Steven Houser, PhD, of the Lewis Katz School of Medicine at Temple University, and colleagues said in their Science Translational Medicine study that rather than start from scratch with a new HFpEF therapy, they’d comb through the vast catalogue of medical drugs already approved for use in clinical practice. Repurposing existing therapies is becoming a more popular practice in a landscape where it costs on average $19 million to push a new drug through to FDA approval.

“Although many people suffer from HFpEF, there are currently no FDA-approved therapies available for the problem,” Houser said in a release.

“We know from previous research that heart cells from patients with HFpEF have abnormalities in the genes that are being activated as well as in the function of the proteins that they encode. The alterations in gene expression and protein activity in these cells involve a group of enzymes known as histone deacetylases (HDACs).”

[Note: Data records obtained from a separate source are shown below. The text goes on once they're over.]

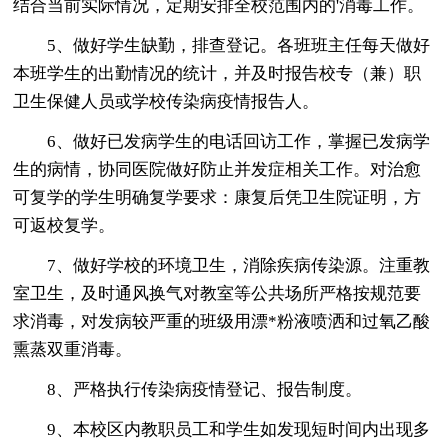
结合当前实际情况，定期安排全校范围内的'消毒工作。
5、做好学生缺勤，排查登记。各班班主任每天做好
本班学生的出勤情况的统计，并及时报告校专（兼）职
卫生保健人员或学校传染病疫情报告人。
6、做好已发病学生的电话回访工作，掌握已发病学
生的病情，协同医院做好防止并发症相关工作。对治愈
可复学的学生明确复学要求：康复后凭卫生院证明，方
可返校复学。
7、做好学校的环境卫生，消除疾病传染源。注重教
室卫生，及时通风换气对教室等公共场所严格按规范要
求消毒，对发病较严重的班级用漂*粉液喷洒和过氧乙酸
熏蒸双重消毒。
8、严格执行传染病疫情登记、报告制度。
9、本校区内教职员工和学生如发现短时间内出现多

HDAC-blocking drugs have already been developed to treat other diseases, Houser said, including cancer. One HDAC inhibitor, known as suberoylanilide hydroxamic acid (SAHA) and sold under the brand name Zolinza, looked particularly attractive as a candidate for HFpEF therapy.

Houser and his team tested SAHA, which is currently approved to treat cutaneous T-cell lymphoma, in a group of animals with lab-induced HFpEF. Like humans, the animals’ HFpEF presented with exercise intolerance, shortness of breath and tissue changes including heart remodeling. After treatment with SAHA, there were noticeable differences.

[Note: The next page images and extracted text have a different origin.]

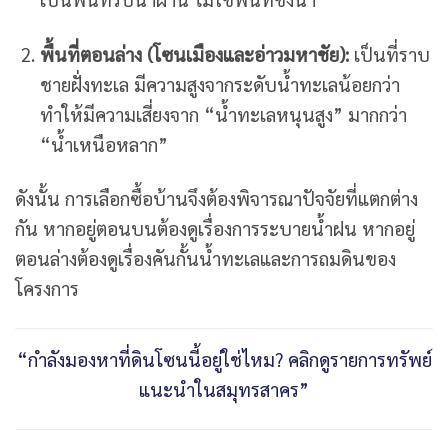
พื้นที่ตอนล่าง (โซนเมืองและอ่าวมหาชัย):
เป็นที่ราบ
ชายฝั่งทะเล มีความสูงจากระดับน้ำทะเลน้อยกว่า
ทำให้มีความเสี่ยงจาก “น้ำทะเลหนุนสูง” มากกว่า
“น้ำเหนือหลาก”
ดังนั้น การเลือกซื้อบ้านจึงต้องพิจารณาปัจจัยที่แตกต่าง
กัน หากอยู่ตอนบนต้องดูเรื่องการระบายน้ำฝน หากอยู่
ตอนล่างต้องดูเรื่องคันกั้นน้ำทะเลและการถมดินของ
โครงการ
“กำลังมองหาที่ดินโซนนี้อยู่ใช่ไหม? คลิกดูรายการทรัพย์
แนะนำในสมุทรสาคร”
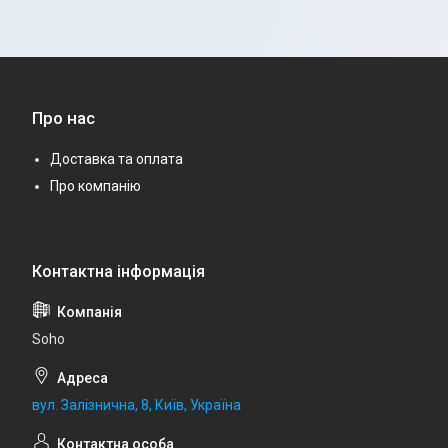
Про нас
Доставка та оплата
Про компанію
Soho
вул. Залізнична, 8, Київ, Україна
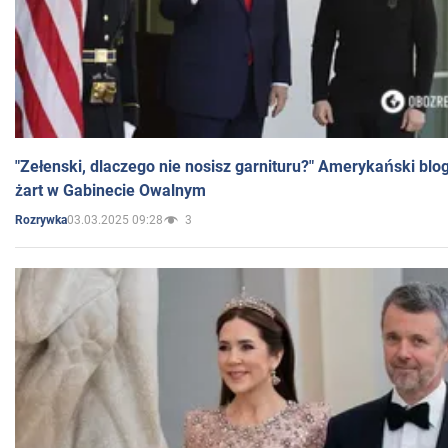
"Zełenski, dlaczego nie nosisz garnituru?" Amerykański blo
żart w Gabinecie Owalnym
03.03.2025 09:28
3
Rozrywka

One of the most noticeable improvements with SAHA seemed to be reduced left ventricular hypertrophy, according to the study’s results. The left ventricle in treated animals was also much more relaxed than in untreated animals, allowing the heart to function more normally.

Houser said researchers are still working to determine what exactly makes HFpEF heart cells abnormal, noting that “if we can figure out why, we may be able to find a more targeted approach to develop entirely new treatments for HFpEF.”

“The remarkable thing is that this therapy could be tested in HFpEF patients today,” he said.